No cabe hablar de verdadero o falso en un ensayo. No cabe, afortunadamente, decir que faltan fuentes o que
el autor ha desconocido determinada bibliografía. No cabe estar en desacuerdo. No se escribe un ensayo para
aportar nada –o sí, para aportar la visión de uno, el autor, la suya propia, su forma de ver algo concreto y, con
ello, el mundo; no se lee para aprender –o sí, para aprender cómo el autor ve las cosas, para aprehender de él
y, en últimas, sobre él–. El ensayo no dice “esto es así”, dice, “yo esto lo veo así”. Por eso podían reprochar a
Ortega ser solo un ensayista: porque escribía lo que quería para decir lo que quería. “Ainsi, lecteur, je suis moy-
mesmes la matière de mon livre” dijo Montaigne.

Cuando Octavio Paz afirma, por ejemplo: “Entre el uno y el cero, combate incesante y abrazo instantáneo, se
despliega la historia del pensamiento indio” no cabe refutación, ni siquiera de quien conozca a fondo la cultura
india. ¿Quién puede decir si eso es así o no? Paz lo ve así y así es, entonces. Así es lo que ve Paz, aclaremos, que
es lo que estamos leyendo: cómo ve Paz la India. Si queremos saber datos del país o su cultura, vayamos a la
Británica o a Wikipedia. Cuando Barthes habla del studium y el punctum en la fotografía, no habla de algo
preexistente, no está interpretando ninguna realidad, sino creándola. Dos categorías nuevas fundamentales,
desde entonces, cuando hablamos de fotografía, que parten de un ensayo. El ensayo crea, es creación como lo
son la narrativa o la poesía.

Pero está más cerca de ésta que de aquélla, más de la poesía que de la novela. Fundamental en el ensayo es la
contención, la síntesis, el understatement. El ensayo es corto. Muchos libros largos de ensayo o no son ensayo
o son una recopilación de varios.
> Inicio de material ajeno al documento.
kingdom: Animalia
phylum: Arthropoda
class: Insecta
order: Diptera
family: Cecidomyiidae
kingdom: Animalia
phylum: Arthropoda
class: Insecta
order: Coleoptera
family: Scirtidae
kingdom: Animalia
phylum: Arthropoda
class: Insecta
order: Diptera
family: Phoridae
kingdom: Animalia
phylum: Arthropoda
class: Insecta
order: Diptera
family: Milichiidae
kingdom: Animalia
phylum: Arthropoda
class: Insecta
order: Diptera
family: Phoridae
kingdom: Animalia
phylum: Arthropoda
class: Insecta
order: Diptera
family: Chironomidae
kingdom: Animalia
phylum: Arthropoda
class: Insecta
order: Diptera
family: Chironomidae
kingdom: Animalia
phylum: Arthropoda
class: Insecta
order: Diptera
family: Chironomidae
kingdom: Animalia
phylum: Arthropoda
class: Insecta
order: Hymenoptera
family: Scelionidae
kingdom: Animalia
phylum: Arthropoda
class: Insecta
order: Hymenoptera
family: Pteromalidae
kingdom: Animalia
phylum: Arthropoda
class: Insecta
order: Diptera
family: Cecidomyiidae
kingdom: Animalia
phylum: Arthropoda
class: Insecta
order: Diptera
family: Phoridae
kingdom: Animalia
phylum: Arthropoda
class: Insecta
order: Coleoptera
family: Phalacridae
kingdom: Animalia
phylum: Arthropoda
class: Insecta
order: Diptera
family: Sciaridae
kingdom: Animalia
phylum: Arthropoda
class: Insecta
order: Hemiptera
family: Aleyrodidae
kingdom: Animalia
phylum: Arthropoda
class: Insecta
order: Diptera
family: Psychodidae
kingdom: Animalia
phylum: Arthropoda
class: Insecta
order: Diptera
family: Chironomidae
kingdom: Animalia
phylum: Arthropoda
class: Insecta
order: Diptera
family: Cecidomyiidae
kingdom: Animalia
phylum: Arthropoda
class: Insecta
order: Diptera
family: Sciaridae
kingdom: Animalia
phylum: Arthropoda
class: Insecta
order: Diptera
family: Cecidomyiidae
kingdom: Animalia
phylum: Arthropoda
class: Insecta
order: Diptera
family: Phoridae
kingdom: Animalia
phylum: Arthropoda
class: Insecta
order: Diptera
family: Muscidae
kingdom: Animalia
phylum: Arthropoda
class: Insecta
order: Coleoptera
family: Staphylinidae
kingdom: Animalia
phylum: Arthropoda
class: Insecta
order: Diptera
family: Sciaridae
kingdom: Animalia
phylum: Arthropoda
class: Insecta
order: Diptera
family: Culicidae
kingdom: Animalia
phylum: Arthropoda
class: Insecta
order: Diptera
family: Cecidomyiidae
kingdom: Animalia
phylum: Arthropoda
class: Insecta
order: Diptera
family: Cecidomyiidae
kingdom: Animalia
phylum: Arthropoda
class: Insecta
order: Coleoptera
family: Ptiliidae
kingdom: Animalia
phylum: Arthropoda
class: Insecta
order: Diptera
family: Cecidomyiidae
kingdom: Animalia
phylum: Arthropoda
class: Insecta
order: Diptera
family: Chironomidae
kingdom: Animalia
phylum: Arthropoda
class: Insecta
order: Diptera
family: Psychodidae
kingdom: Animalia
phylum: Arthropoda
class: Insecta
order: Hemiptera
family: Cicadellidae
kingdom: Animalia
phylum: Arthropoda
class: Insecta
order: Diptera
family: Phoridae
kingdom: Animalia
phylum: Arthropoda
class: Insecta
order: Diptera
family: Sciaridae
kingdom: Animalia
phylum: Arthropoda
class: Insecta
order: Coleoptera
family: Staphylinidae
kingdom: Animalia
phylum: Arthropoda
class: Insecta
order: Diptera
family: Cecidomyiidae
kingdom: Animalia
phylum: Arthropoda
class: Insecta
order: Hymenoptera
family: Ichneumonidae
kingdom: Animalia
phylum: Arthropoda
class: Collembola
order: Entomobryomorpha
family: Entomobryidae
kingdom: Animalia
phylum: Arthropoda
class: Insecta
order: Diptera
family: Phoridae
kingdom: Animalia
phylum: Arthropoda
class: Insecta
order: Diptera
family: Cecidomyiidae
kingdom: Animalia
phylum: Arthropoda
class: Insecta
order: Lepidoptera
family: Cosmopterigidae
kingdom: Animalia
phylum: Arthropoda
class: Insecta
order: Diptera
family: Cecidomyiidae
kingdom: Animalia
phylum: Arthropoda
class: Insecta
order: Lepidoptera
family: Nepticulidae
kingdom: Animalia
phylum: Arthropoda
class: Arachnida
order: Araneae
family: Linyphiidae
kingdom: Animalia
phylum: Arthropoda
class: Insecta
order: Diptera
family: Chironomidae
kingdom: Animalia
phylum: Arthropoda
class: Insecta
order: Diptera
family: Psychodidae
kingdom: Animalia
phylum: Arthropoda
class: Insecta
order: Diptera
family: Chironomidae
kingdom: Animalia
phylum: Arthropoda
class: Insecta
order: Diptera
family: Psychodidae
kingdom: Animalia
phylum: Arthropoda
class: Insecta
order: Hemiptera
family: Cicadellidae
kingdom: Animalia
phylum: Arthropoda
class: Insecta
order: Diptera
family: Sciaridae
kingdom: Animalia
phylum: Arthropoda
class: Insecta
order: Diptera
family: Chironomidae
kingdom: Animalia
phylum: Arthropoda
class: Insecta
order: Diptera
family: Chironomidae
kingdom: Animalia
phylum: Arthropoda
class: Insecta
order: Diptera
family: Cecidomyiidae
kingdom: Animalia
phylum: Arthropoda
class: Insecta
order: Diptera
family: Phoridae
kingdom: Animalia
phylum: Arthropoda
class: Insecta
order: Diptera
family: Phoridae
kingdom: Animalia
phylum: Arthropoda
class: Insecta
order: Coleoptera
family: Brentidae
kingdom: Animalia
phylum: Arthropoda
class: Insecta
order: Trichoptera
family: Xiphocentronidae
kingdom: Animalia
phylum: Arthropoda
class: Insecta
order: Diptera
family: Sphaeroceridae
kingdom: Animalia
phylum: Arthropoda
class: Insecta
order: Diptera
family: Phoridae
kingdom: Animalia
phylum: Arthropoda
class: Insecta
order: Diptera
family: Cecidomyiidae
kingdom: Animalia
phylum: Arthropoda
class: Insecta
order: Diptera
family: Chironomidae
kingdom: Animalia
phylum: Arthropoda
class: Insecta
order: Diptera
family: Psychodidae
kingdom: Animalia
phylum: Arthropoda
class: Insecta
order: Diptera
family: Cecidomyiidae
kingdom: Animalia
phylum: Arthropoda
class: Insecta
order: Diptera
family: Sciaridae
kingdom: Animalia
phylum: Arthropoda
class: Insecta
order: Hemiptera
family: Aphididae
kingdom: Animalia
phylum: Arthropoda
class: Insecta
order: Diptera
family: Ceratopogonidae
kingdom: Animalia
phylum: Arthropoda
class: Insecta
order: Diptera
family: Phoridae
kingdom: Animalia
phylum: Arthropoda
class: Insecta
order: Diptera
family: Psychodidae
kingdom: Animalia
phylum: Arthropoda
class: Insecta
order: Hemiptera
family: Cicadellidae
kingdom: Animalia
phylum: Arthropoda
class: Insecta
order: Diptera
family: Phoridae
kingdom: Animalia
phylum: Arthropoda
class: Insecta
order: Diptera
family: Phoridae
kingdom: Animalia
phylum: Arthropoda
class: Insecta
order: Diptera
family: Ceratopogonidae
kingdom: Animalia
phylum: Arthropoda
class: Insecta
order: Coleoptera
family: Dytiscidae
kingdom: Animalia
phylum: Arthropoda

Conectados, como lo están los poemas de un mismo poemario, pero distinto
cada uno, independiente, hasta separables. El texto sobre Las meninas de Foucault puede escindirse de Las
palabras y las cosas, como podrían escindirse cada uno de los textos que integran Sobre la fotografía de Susan
Sontag o Mil mesetas de Deleuze y Guattari.
El ensayo, digo, nos interesa menos por lo que dice que por quién lo dice. Y cómo lo dice. La forma es tan o más
importante que el contenido. ¿Por qué leemos ensayo?, preguntaba Lukács, y responde Cerda en La palabra
quebrada: “El interés o, más exactamente, la fascinación que produce el ensayo no reside tanto en su virtual
valor educativo o informativo, sino, más bien, en ciertas cualidades tangibles que motivan eso que Roland
Barthes llamó certeramente el placer del texto”. Ésa es la clave del ensayo, el placer del texto, que queramos
leerlo como leemos literatura, por el gozo de leer y no, o no solo, por voluntad de aprender. Por eso seguimos
leyendo ensayos con que no estamos de acuerdo, que ni nos interesan o cuyos argumentos han sido superados
y vueltos obsoletos. No importa: el placer del texto permanece.